# Excerpted text:
● ● ● ●
Green Man Flashing (2004)

Green Man Flashing is a fast-paced political thriller written in a filmic style. It explores themes of personal and political violence, as well as the lengths people will go to in the name of greater political good. All this is played out against the backdrop of a young democracy still dealing with its racist history, but where violence against women is of national crisis proportions. Green Man Flashing takes on the challenge of deep moral and political questions for which there are no easy answers and provides insight into the very real themes that occupy thinking South Africans.

It is six weeks before the country’s second elections in 1999.  The white personal assistant to a high profile, black government minister with an impeccable anti-apartheid struggle record, alleges that he has raped her.  Should the allegation become public, it would seriously damage the governing party in the elections. The party sends a two-member delegation to persuade the alleged victim not to go through with the charges, offering her tempting alternatives...
● ● ● ●
# What to work on:
• 1. Copy word for word the part of the piece about Green Man Flashing starting with "It is six weeks" and going on through "her tempting alternatives...".
• 2. Pick up the piece about Green Man Flashing after its last sentence and keep writing it.

# Information supplied:
● ● ● ●
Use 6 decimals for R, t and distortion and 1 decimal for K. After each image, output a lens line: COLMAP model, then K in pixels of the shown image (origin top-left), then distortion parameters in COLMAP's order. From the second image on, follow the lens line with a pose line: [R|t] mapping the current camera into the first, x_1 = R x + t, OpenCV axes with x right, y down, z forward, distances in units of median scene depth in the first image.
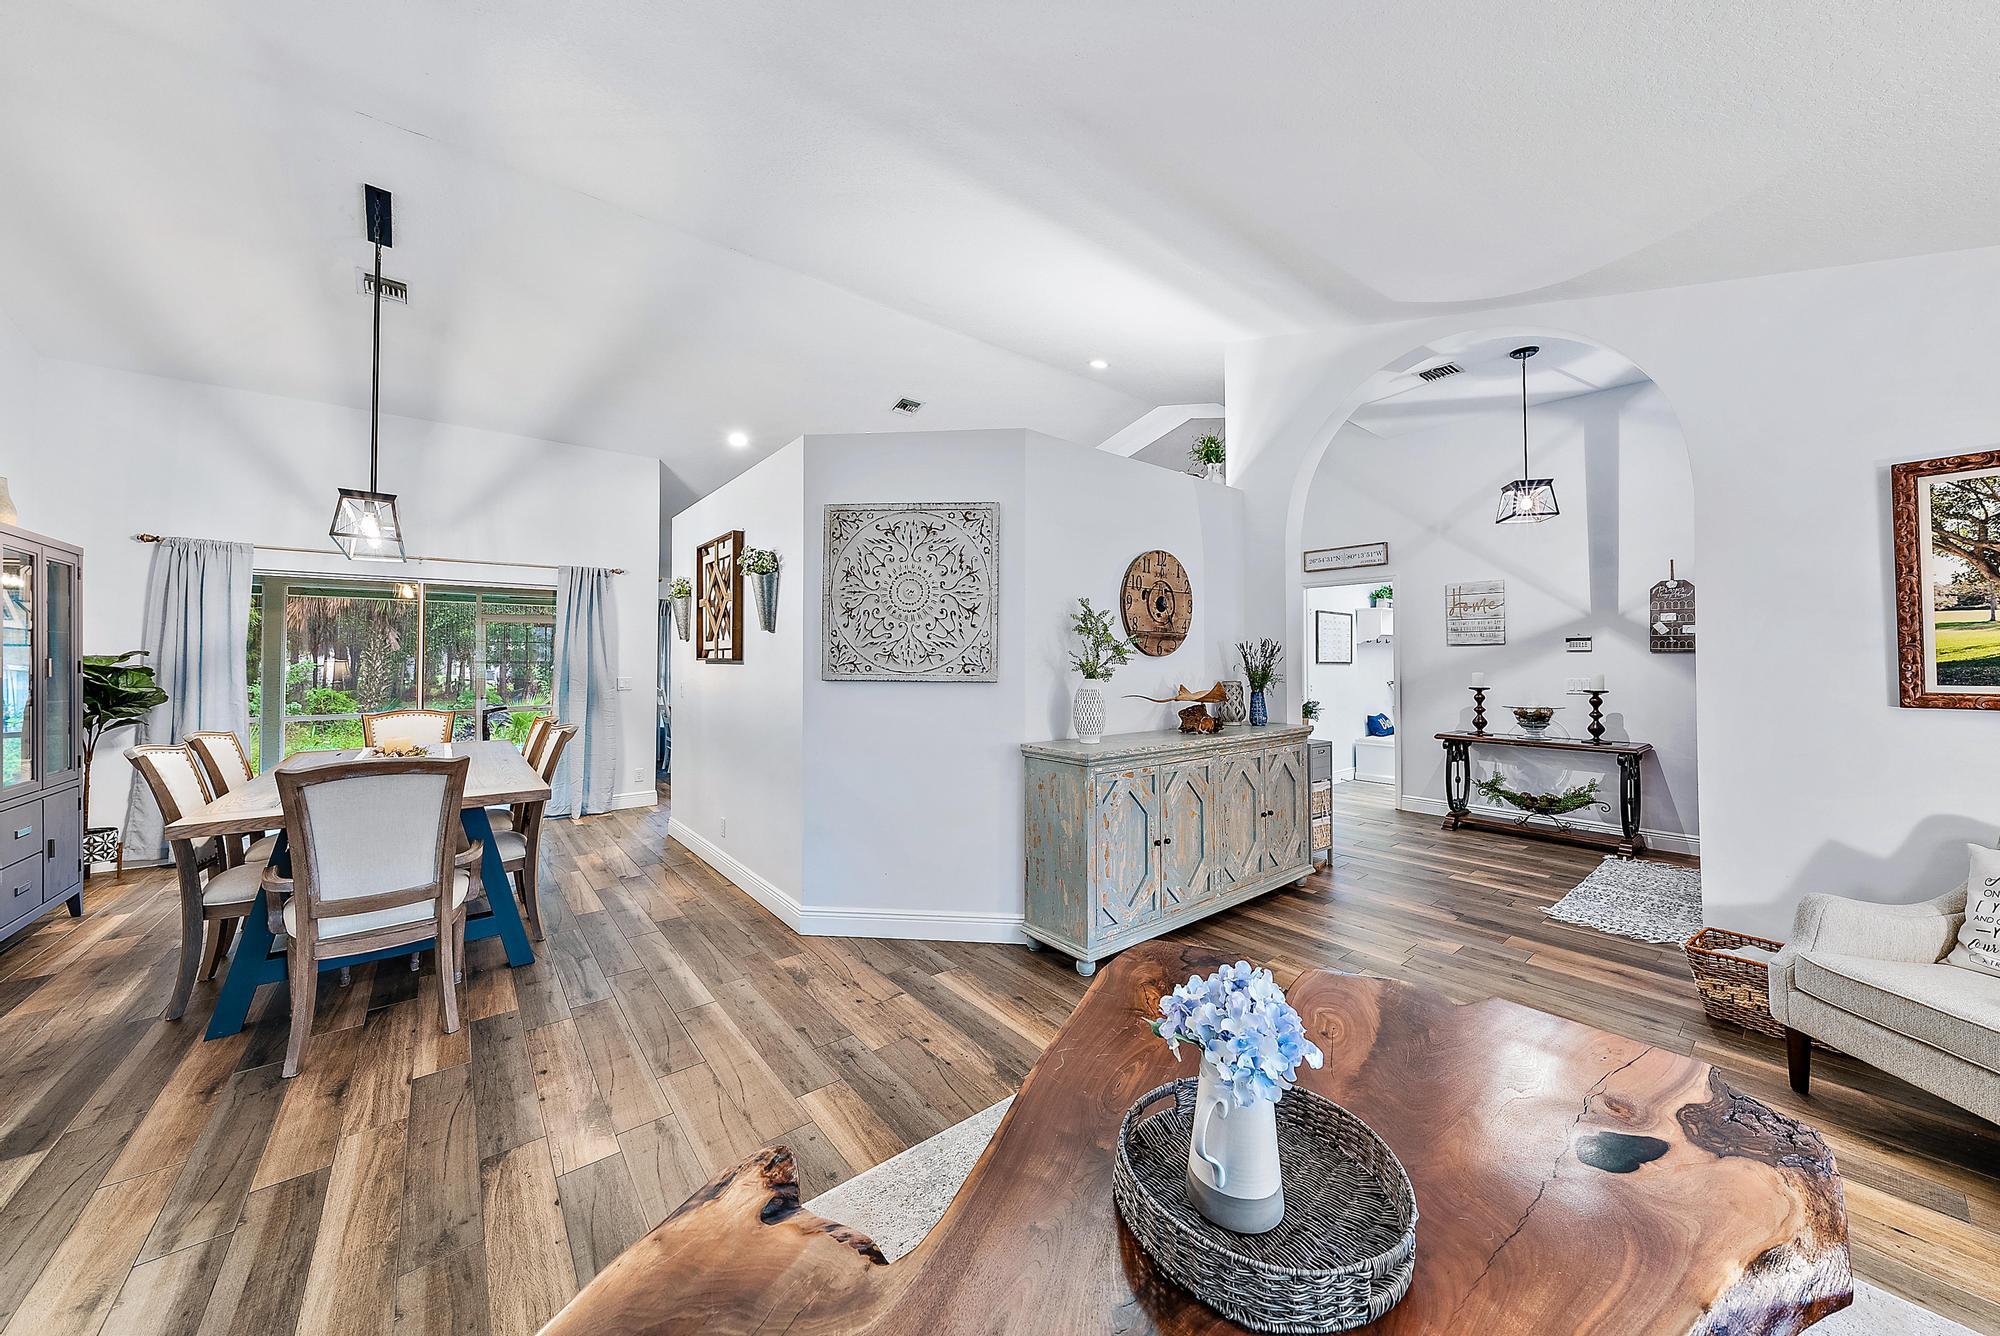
lens RADIAL K [[686.2, 0, 1001.1], [0, 686.2, 647.1], [0, 0, 1]] dist [-0.001340, 0.000293]
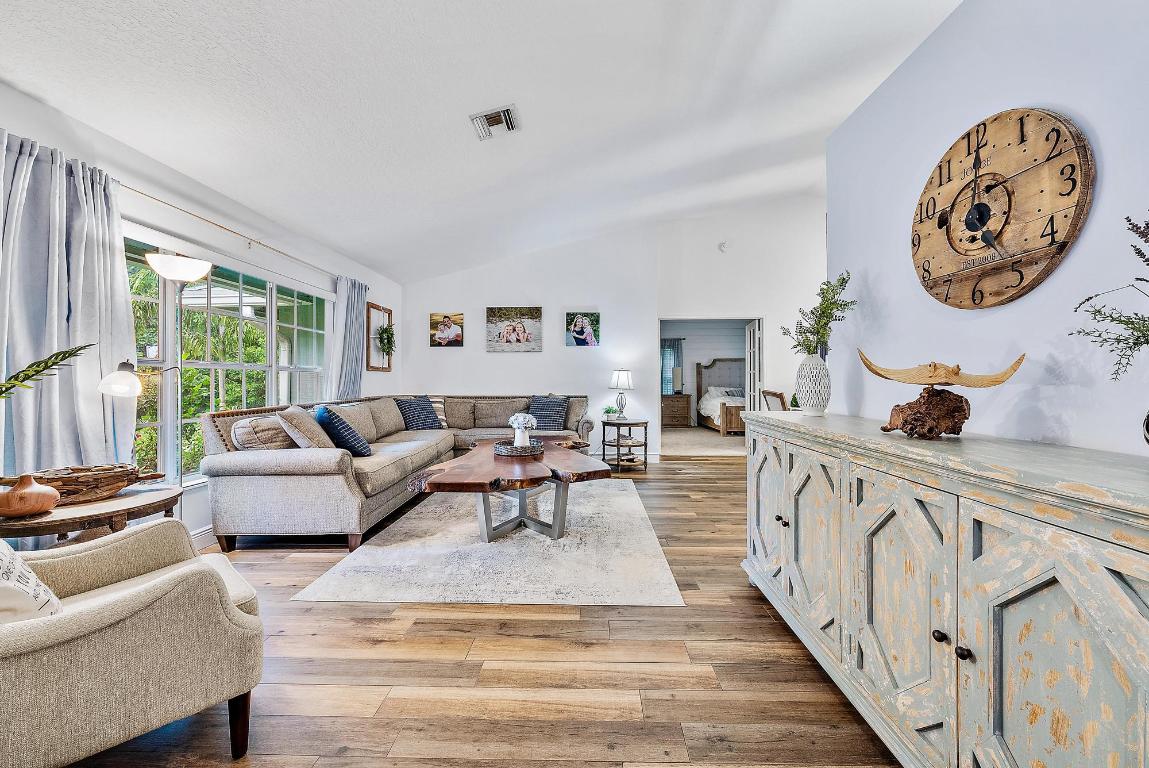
lens RADIAL K [[435.8, 0, 578.5], [0, 435.8, 376.5], [0, 0, 1]] dist [-0.001491, -0.000232]
pose [[-0.655106, -0.007038, -0.755504, 0.497425], [0.014294, 0.999662, -0.021706, 0.051208], [0.755402, -0.025019, -0.654784, 0.668644]]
● ● ● ●
# Task-by-task results:
• 1.
It is six weeks before the country’s second elections in 1999.  The white personal assistant to a high profile, black government minister with an impeccable anti-apartheid struggle record, alleges that he has raped her.  Should the allegation become public, it would seriously damage the governing party in the elections. The party sends a two-member delegation to persuade the alleged victim not to go through with the charges, offering her tempting alternatives...

• 2.
The title is a reference to the pedestrian crossing signal at a set of traffic lights.  To say more, would be to take away an “eureka” moment in the play.

History

Green Man Flashing was regarded by many as a turning point for contemporary South African drama because of the way it dealt with contemporary politics.  But it was also regarded as being more remarkable for anticipating the real life drama of the ANC Deputy President, Jacob Zuma, being linked to charges of corruption in the arms deal and then later charged with rape.

As Len Ashton, columnist for the Sunday Independent put it in 2005 (before Zuma was charged with rape in 2006),

“No wonder Green Man Flashing is a hot ticket.  The immediate topicality of the Mike van Graan play is breathtaking.  The rapt Baxter Theatre audience recalled the tension of parliamentarians at last week’s Zumagate denouement….Full marks to Van Graan for prescience.”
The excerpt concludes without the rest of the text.